## Compito A
Rispondi a queste domande sul brano su Evocante:
(i) Qual è il vero nome dell'artista che usa il nome d'arte Evocante?
(ii) In che data si terrà la prima assoluta del nuovo spettacolo?
(iii) In quale locale di Roma, e a quale indirizzo, si svolgerà la prima?
## Compito B
Riscrivi in forma più breve il paragrafo del brano su Evocante che inizia con "Proprio perché carbonaro", mantenendone i fatti principali.
## Compito C
Scrivi il seguito del brano su Evocante, riprendendo subito dopo la sua ultima frase.

## Brano del documento
· · · · ·

Intervista ad Evocante, in attesa del suo nuovo spettacolo, il 12 dicembre 2025, a Roma

 


Evocante- Intervista


Tempi moderni. Di tutto un po' è il nuovo spettacolo di Evocante, nome d’arte di Vincenzo Greco, cantautore, saggista e artista multimediale.

Uno progetto molto diverso dai soliti, dal clima carbonaro e dal contenuto resistenziale, di cui l'autore ha proibito di fornire alcuna anticipazione.

 

Mat2020 lo ha incontrato, per convincerlo a venire meno a questa ferrea determinazione.

Proprio perché carbonaro, la prima assoluta sarà, il 12 dicembre 2025, in un luogo ideale come il B-Folk di Roma, via dei Faggi, 129/A, dove l’avventura Evocante ha mosso i primi passi e dove, sempre, nel tempo, l’autore ha messo alla prova i suoi lavori prima di proporli ad altre platee.

· · · · ·

## Record estratti
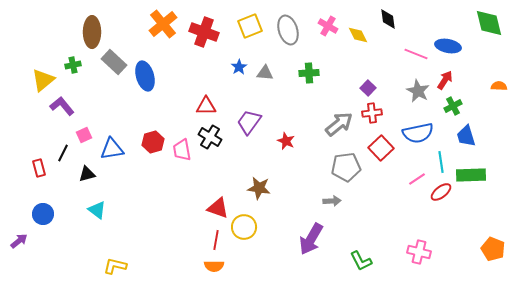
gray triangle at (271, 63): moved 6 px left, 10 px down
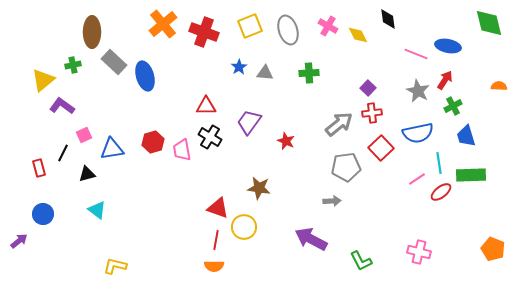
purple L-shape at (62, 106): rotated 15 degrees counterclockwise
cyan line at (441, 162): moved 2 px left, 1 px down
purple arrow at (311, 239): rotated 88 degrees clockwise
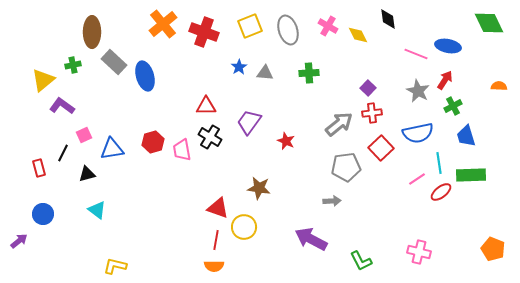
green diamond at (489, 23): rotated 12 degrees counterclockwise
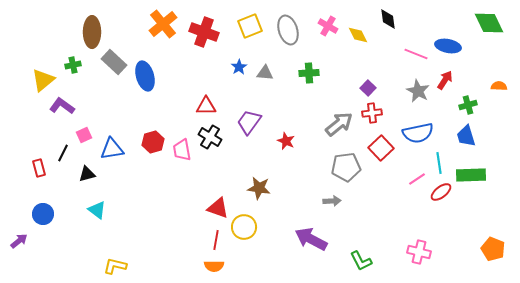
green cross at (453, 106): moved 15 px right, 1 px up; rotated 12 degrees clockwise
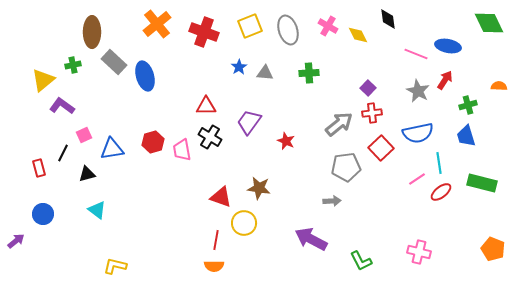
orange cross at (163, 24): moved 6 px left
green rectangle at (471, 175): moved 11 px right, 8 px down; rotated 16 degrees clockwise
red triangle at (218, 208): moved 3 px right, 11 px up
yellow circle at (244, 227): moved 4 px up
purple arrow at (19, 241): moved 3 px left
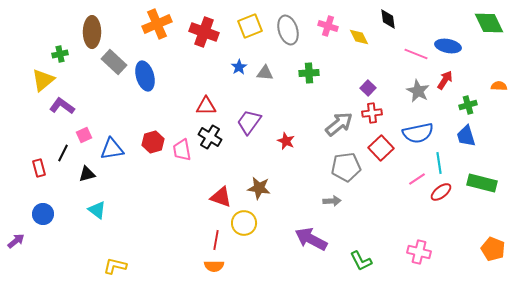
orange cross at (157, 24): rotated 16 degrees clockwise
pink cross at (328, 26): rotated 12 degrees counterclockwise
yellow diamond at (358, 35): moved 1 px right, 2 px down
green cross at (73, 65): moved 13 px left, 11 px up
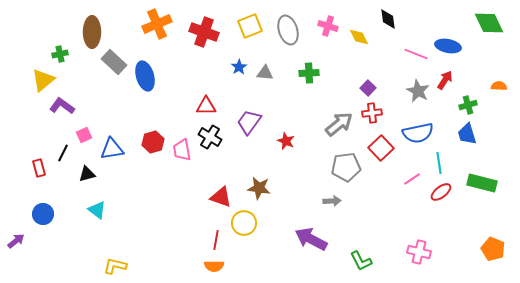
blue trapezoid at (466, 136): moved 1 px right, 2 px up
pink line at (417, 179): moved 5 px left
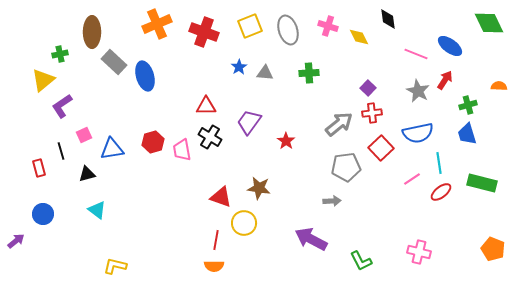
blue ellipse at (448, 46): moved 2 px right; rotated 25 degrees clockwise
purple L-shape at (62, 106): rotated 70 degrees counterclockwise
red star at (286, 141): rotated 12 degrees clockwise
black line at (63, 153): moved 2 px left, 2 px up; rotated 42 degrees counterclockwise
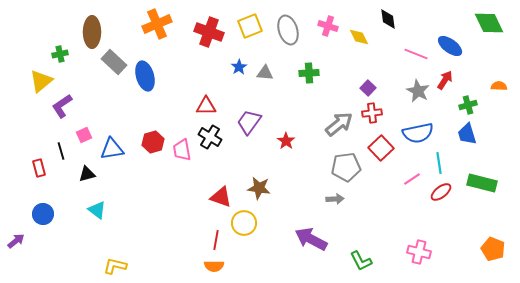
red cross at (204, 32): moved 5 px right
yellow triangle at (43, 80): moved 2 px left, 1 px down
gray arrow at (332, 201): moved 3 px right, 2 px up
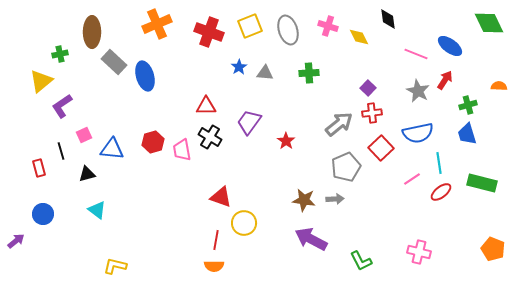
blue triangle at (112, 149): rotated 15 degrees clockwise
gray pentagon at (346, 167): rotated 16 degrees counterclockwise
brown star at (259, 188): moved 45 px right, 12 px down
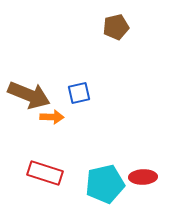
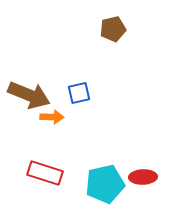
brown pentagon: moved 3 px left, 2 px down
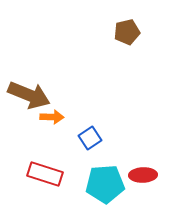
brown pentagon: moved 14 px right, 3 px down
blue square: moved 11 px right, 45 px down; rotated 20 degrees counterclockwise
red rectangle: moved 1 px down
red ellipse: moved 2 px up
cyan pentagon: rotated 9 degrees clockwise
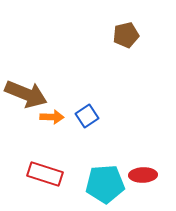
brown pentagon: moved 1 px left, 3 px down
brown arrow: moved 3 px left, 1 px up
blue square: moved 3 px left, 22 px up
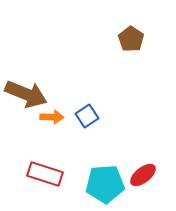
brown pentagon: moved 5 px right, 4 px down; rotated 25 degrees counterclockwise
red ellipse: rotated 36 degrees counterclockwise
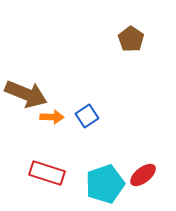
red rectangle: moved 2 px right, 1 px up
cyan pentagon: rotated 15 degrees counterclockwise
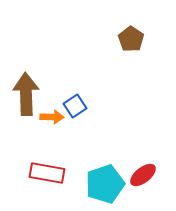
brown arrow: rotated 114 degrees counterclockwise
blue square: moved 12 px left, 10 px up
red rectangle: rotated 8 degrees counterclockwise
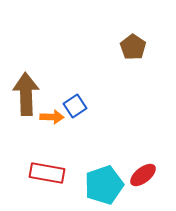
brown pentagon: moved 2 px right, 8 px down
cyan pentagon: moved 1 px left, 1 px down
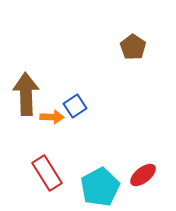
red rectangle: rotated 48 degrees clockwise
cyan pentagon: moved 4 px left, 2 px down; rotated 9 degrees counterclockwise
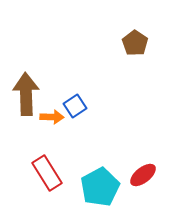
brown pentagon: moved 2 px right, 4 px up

· · · · ·

## Risposta A
(i) Vincenzo Greco.
(ii) Il 12 dicembre 2025.
(iii) Al B-Folk, in via dei Faggi, 129/A.

## Risposta B
La prima assoluta, in linea con il clima carbonaro dello spettacolo, si terrà il 12 dicembre 2025 al B-Folk di Roma (via dei Faggi, 129/A). È il locale dove Evocante ha esordito e dove l'autore ha sempre collaudato i suoi lavori prima di portarli davanti ad altri pubblici.

## Risposta C
L’infinito fra le mani. Viaggio sonoro narrativo su temi cari a Franco Battiato, rappresentato in prima assoluta al Teatro Basilica di Roma con due sold out, ha approfondito le tematiche che hanno fatto da asse portante del percorso artistico di Battiato. Quale tra queste tematiche, a suo avviso, ha avuto una maggiore presa sul pubblico?

Sicuramente quella della spiritualità. Che, detta così, potrebbe creare un equivoco: Battiato non va considerato un santino e tanto meno un santone, un guru. E purtroppo c’è qualcuno che lo rievoca così, facendogli il peggiore dei torti.

La spiritualità in lui ha rappresentato una spinta costante ad alimentare la curiosità verso sé stessi, verso le potenzialità dell’uomo e verso ciò che non è visibile né raccontabile. Si tratta di andare alla ricerca della sfera del sentimento e di tutto quello che ci fa sentire come se riuscissimo ad astrarci, a liberarci dai pesi, a volare.

Questo ha interessato molto il pubblico perché è stato stimolato ad andare alla ricerca di autori da leggere, di pratiche meditative in cui esercitarsi, di luoghi particolarmente carichi di un’aria diversa da quella che di solito viviamo, di territori reali e dell’anima.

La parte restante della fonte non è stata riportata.